Unisexuality among high school students in Shanghai is on the increase, according to a survey conducted by a pupil.

The survey, conducted by Wang Yiqing, a grade two student at Luwan Senior High School, sampled more than 1,400 students over four months.

According to the survey, nearly 33 percent of high school students are showing a tendency toward unisexuality, including dressing up in the clothes of the opposite sex.

At her high school, Wang said it is common to see boys dressed like girls while girl dressed like boys.

One girl, who dresses in male clothing and has a masculine hairstyle, told China Central Television (CCTV): "I'm blocked every time I go to [the] restroom, it's a little bit strange."

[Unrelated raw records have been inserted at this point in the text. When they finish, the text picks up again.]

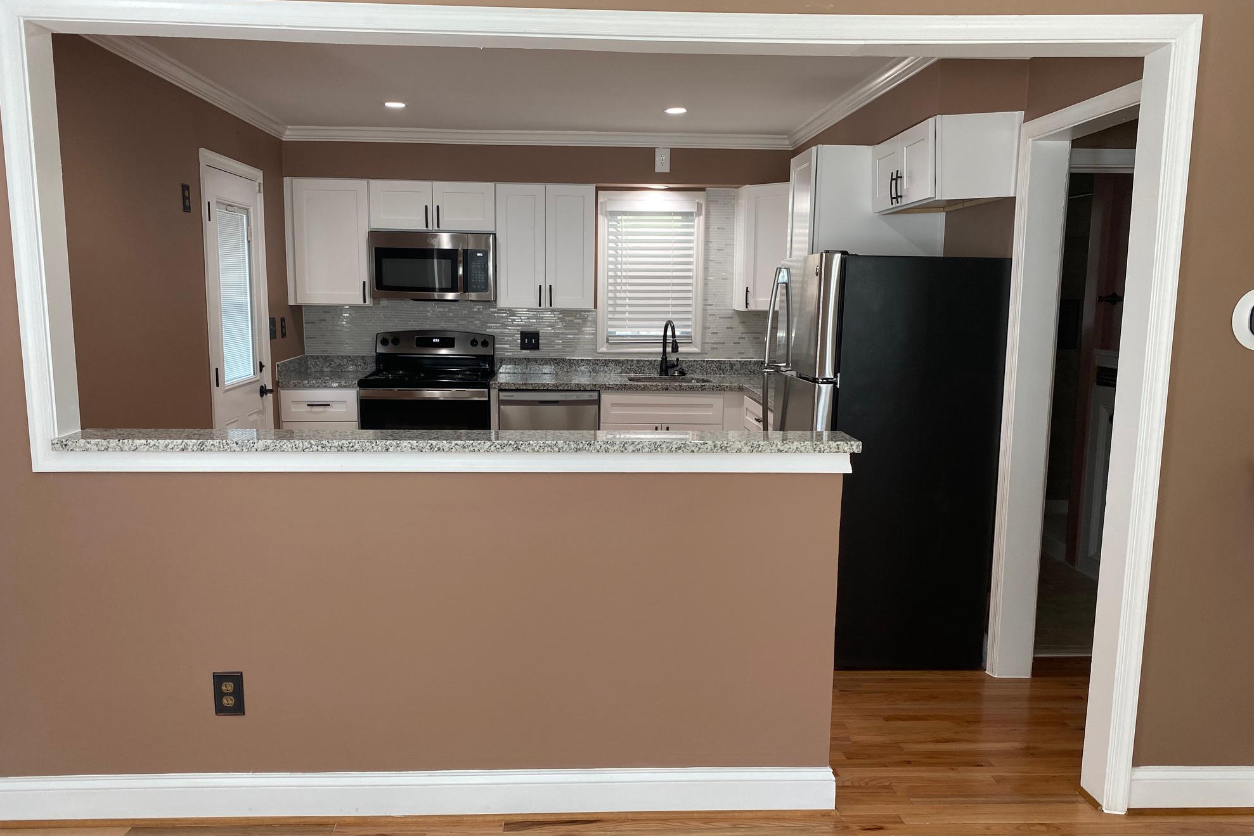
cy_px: 443
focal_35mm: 28
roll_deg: -0.7
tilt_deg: -9.2
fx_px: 975
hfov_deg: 65.5
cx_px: 608
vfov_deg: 46.4
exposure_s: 1/60
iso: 80
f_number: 1.8
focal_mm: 4.25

Boys are also exhibiting what are traditionally considered to be more female personality traits, such as consideration and care for others, along with good interpersonal relations with boys and girls.

A student at Wang's high school said the role reversal was acceptable.

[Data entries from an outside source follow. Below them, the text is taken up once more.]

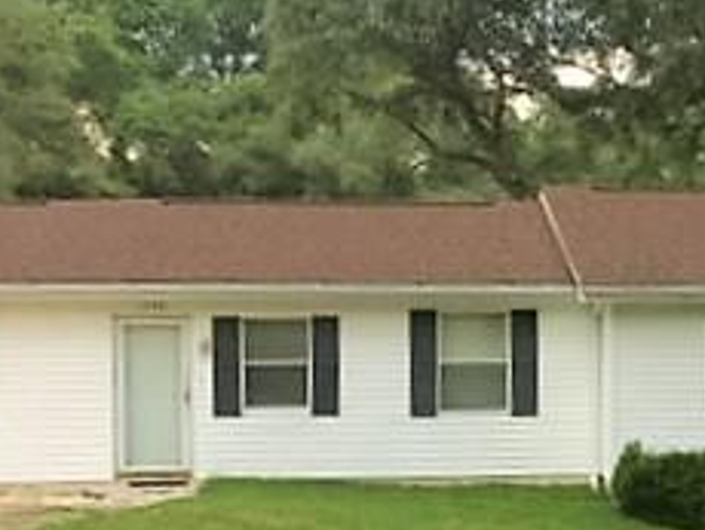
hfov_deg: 25.4
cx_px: 506
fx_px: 1549
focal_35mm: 76
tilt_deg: -2.8
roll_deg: -1.3
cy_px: 371
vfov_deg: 19.3
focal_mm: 4.15
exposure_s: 1/342
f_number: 2.2
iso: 25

"Being unisex means tempering force with mercy, one can be decisive and tender when needed," another student added.

After noticing the trend toward unisexuality, Wang decided to conduct the survey, which won her first place in the 27th Adolescents Science and Technology Invention Contest in Shanghai.

Wang said: "Thirty-three percent of the high school students have the unisex tendency and the tendency is stronger among those having sisters or brothers than those [who are an] only child."

According to experts, unisexuality includes personality traits as well as physical appearance.

A psychology teacher at the school reportedly described the trend toward unisexuality as having the ability to appreciate different orientations.

Shen Yifei, deputy secretary general of the Social Gender Development Research Center at Fudan University, also told CCTV: "With the modernisation of society, being more focused in some aspect has become the general trend. The past categorisation of masculinity and femininity doesn't seem to accord with the current society anymore."